One of the questions that I get around, not just this approach, but around genetic medicines that have a curative intent or a one-and-done intent, curative or not, versus chronic but infrequently dosed therapies, which many oligos fall into that category- Dosed many weeks apart, months apart, once a year, et cetera, is the bar for safety for an irreversible therapy. How do we think about the bar for safety for a irreversible base editing approach to Alpha-1 Antitrypsin versus how you—what you've qualified as sort of a key competitor technology in ADAR RNA editing?

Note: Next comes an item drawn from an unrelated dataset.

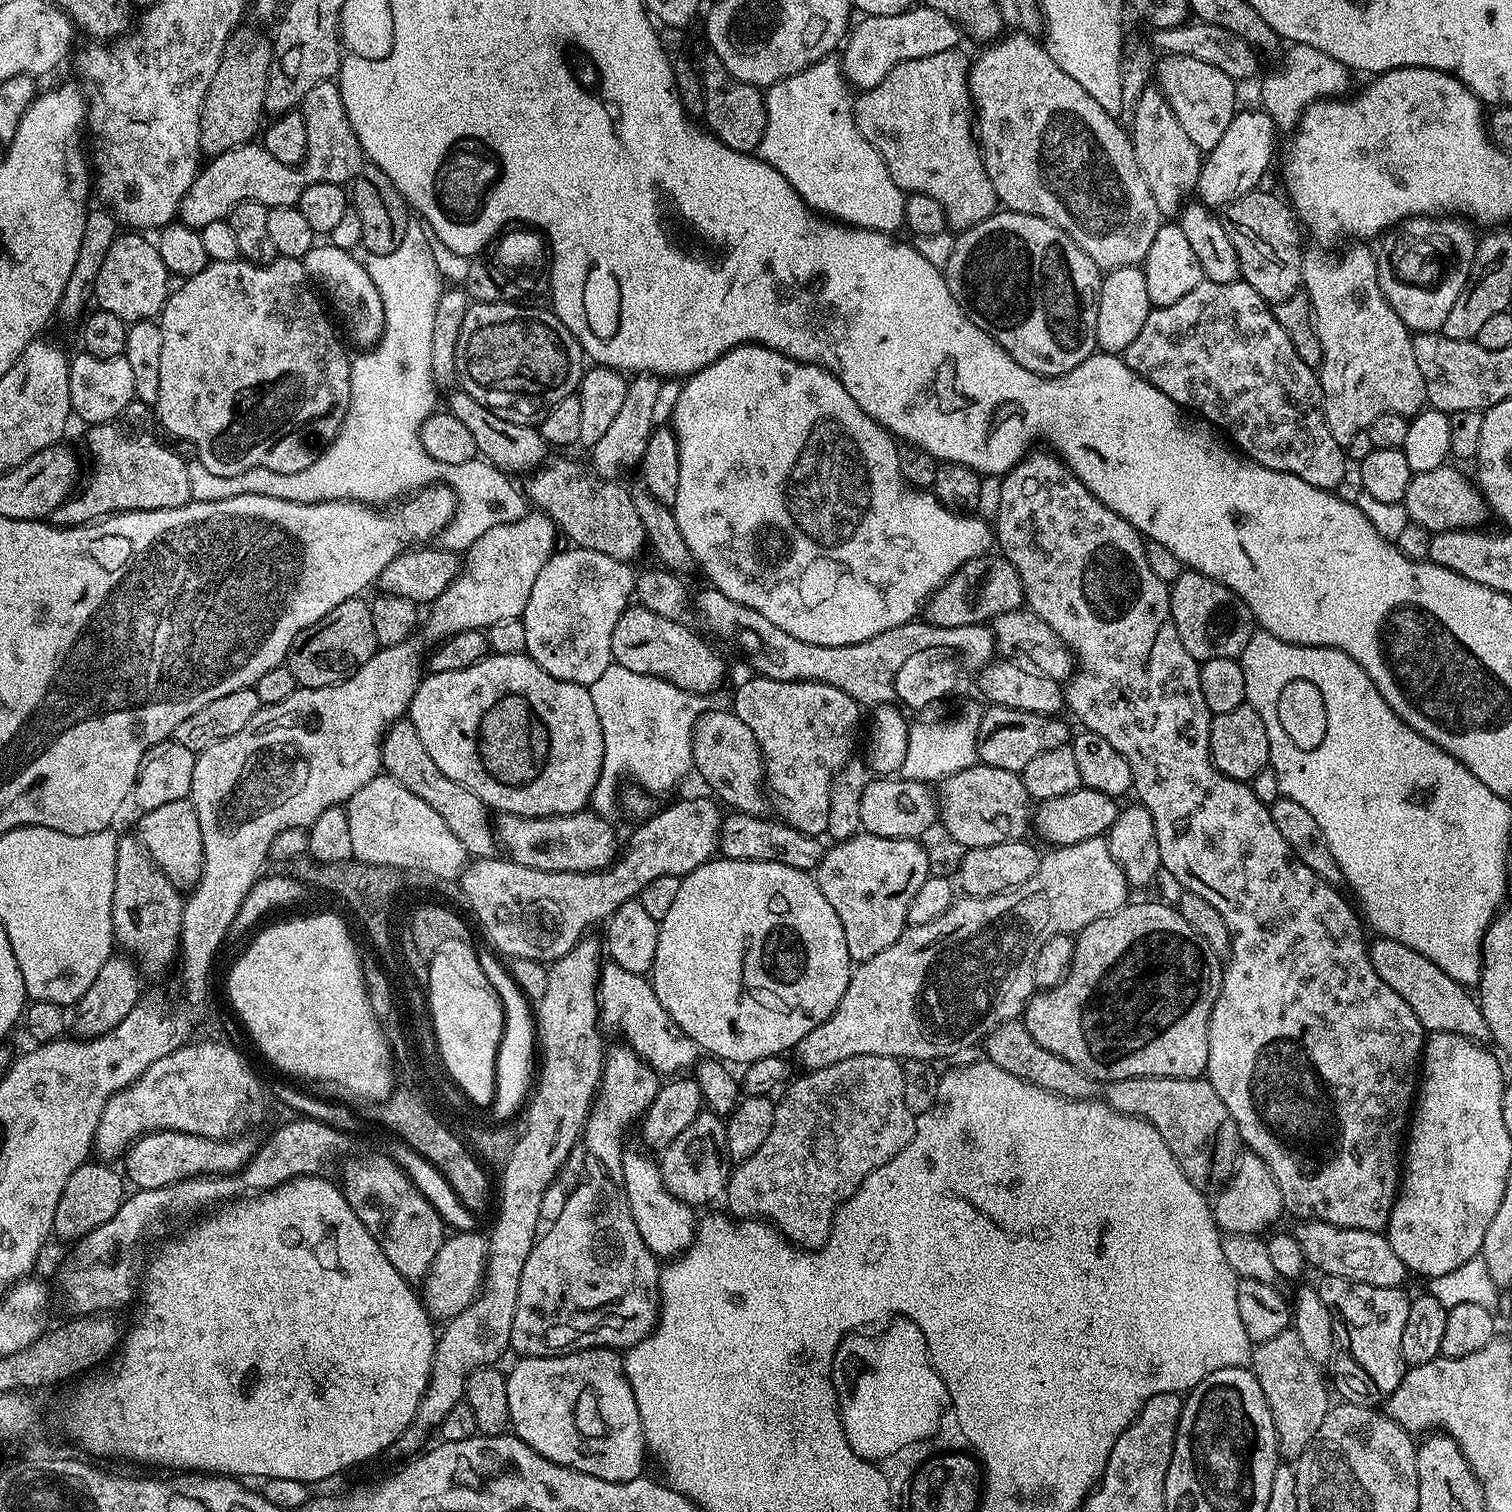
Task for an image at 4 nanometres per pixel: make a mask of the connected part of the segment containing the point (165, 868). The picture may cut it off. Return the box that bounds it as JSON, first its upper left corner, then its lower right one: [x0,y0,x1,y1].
[138,799,204,890]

Like, how do you see that in terms of where receptivity by clinicians, receptivity by physicians, regulatory bodies, which I know U.S. and EU, for example, have a very different bar for tolerance in that regard?
Yeah, I would say actually, regulators, there was probably more of a difference between European and U.S. regulators. But I think you probably have seen with the recent acceptance of the IND from Intellia, for instance, from Verve, that there is definitely an understanding of the path forward that is viable, and that clearly the benefit-to-risk ratio is one that is acceptable in under those circumstances. We certainly believe that that's the case. One thing I would say is, yes, there is a theoretical risk. In the acute phase of the risk, the RNA editing versus DNA editing will be frankly identical. If there is something acute that you are causing as part of that, you will see it at the same time.
In the longer term, of course, the risk could potentially be different, but the advantage that we have is that the assays that are there to measure the potential risk profile are really very sophisticated and very sensitive at the moment, to the point that it's possible to... While there is never an opportunity to say the risk is zero, but we can essentially define the risk to be within those ranges of editing that you would see typically your genome to undergo on a routine basis. You see, you know, unfortunately, our genome is not static. In all of our somatic cells, we see hundreds of mutations occurring every single day of our life, and that's when we are not exposing ourselves to X-rays or anything else.
So we have the sensitivity to be able to say that we are really in ranges that are at or below, significantly below that kind of range of mutation. So, and on the other hand, you have the opportunity to provide a curative or semi-curative, you know, to the extent that essentially you have fixed the problem that was causing that, which is the other side of that risk-benefit ratio. So I think all in all, all in all, we are in a reasonable spot for this high unmet medical need. In fact, I've developed many drugs of different types, including small molecules and biologics. What I would say is I wish that I had the degree of control that I have now in genetic medicines, in estimating the toxicity of small molecules, to be honest.
We can now go precisely to the level of a single nucleotide, and we can do it with a variety of different assays that are complementing each other so that it gives you a broader picture of the risk that you may incur. Of course, if you find something that is not acceptable, you stop it, you don't progress.
Great. We are coming up to the bottom of the half hour. Thank you so much for your time. Obviously, looking forward to a lot of data over the next year or two from you guys.